Last year, Pure Theatre settled into the refurbished city-owned Cannon Street Arts Center, a former church that has space not just for theater productions but for art shows, offices and more.
Footlight Players last year implemented a plan to accommodate a variety of artists, from comedians to musicians to festival organizers, and renamed its venue the Queen Street Playhouse.
Also last year, Charleston Stage, based at the Dock Street Theatre, opened a second location, the West Ashley Theatre Center, meant to provide not only another stage for theater productions, but a venue for classes, presentations, civic gatherings, offices and more.

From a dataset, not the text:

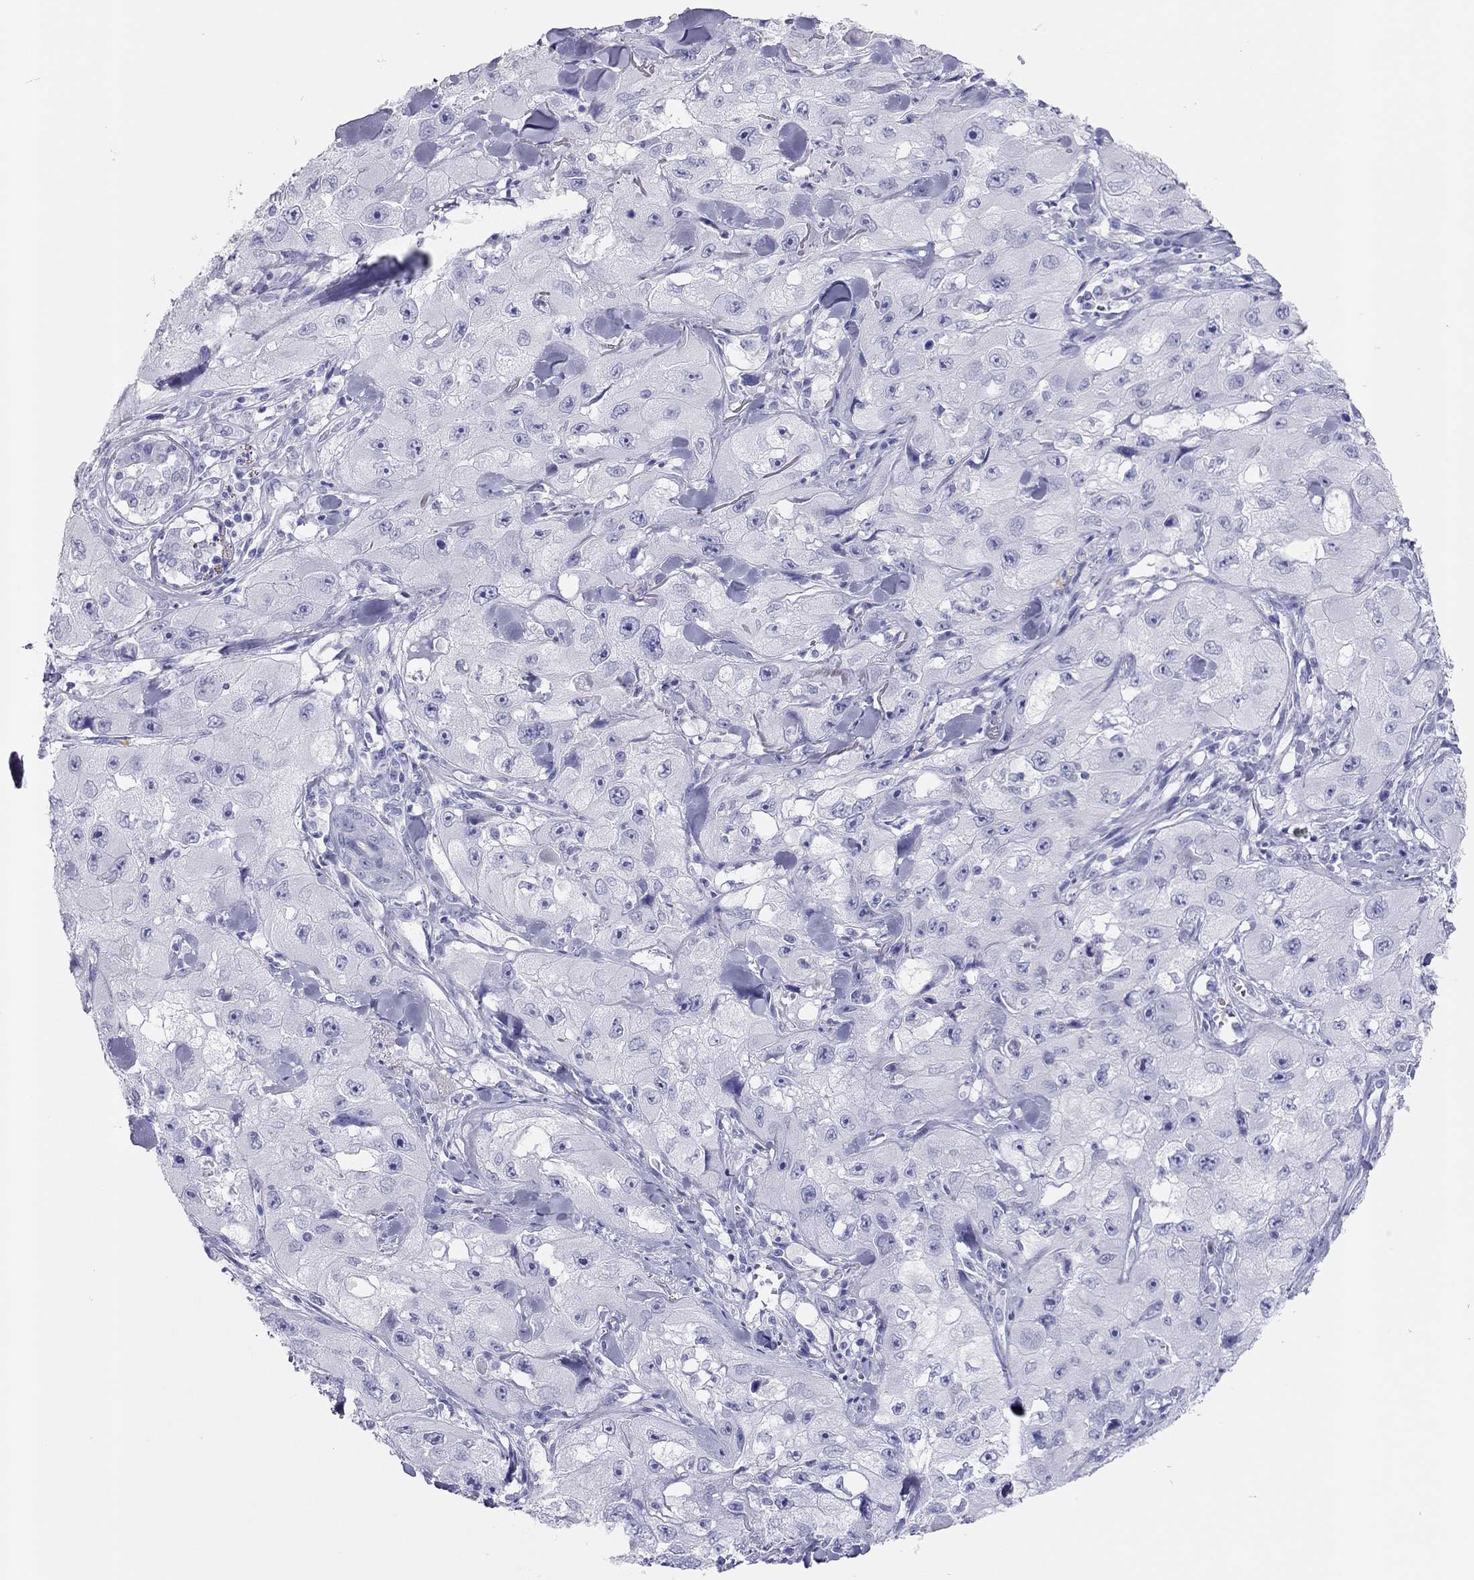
{"staining": {"intensity": "negative", "quantity": "none", "location": "none"}, "tissue": "skin cancer", "cell_type": "Tumor cells", "image_type": "cancer", "snomed": [{"axis": "morphology", "description": "Squamous cell carcinoma, NOS"}, {"axis": "topography", "description": "Skin"}, {"axis": "topography", "description": "Subcutis"}], "caption": "Tumor cells are negative for protein expression in human skin squamous cell carcinoma.", "gene": "TSHB", "patient": {"sex": "male", "age": 73}}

And Midtown Productions, which has been mounting its shows at the Midtown Theatre for five years, has expanded its offerings, too. No longer will patrons only find plays and musicals; now they can attend a concert series, the brainchild of pianist Chee-Hang See, who serves as Midtown’s music director and who is a faculty member of the Charleston Academy of Music.
“Midweek at Midtown” is wrapping up its first series of four concerts with a chamber music recital featuring music of Mendelssohn and Beethoven performed by See, violinist Yuriy Bekker and cellist Norbert Lewandowski. The concert is 7:30 p.m. May 15, at 2816 Azalea Drive.
The series kicked off earlier this year with a program of tango music. That was followed by a presentation of Jonathan Kamer’s Hello Saxophone! For the third show, singer Leah Edwards offered up some Broadway tunes.
See said he’s purposefully curating an eclectic mix of music. Some of the concerts feature faculty musicians of the Charleston Academy of Music. Future concerts will include jazz, opera, pop and more. Next year is the 250th anniversary of Beethoven’s birth, so See is planning to feature the great composer’s music prominently.
“So it’s a little bit for everybody,” he said. It’s interesting because we’ve had different audiences for each concert.”
The idea for the series came up after Midtown Productions received a donated baby grand piano about a year and half ago, See said.
“It’s a pretty decent instrument,” he said. And it got him thinking: “In between productions, it would be a great idea to do something else, so the space doesn’t sit empty.”
And Midtown’s strong production team surely could help. Besides, it’s the company’s 30th anniversary, time to do something new, he said.
It seems to be working.
Some are initially hesitant to drive to the venue, situated at the south end of North Charleston, but then discover how cozy and cool the space is, See said.
“It sounds great in there.”
Sheri Grace Wenger, founder and artistic director of Midtown Productions, said her company started out in a space on the corner of King and Calhoun streets, moved to James Island, then relocated to its current venue.
“As vagabonds, we kind of get lost in the shuffle,” she said.
Nevertheless, Midtown Productions has kept at it, and now is firmly ensconced in a flexible cabaret-style theater that has “opportunity” written all over it, Wenger said.
Currently, it's presenting Andrew Lloyd Webber's "Tell Me on a Sunday," a one-woman show starring Allison Sharpley, through May 18.
She quickly embraced See’s idea. He had helped with several productions of musicals, starting with “The Fantastiks” two years ago, and was well-positioned to curate this music series, she said. And the space can easily be configured to accommodate all sorts of presentations.
“Having the concert series is definitely helping to get people into the theater and having them discover us,” she said.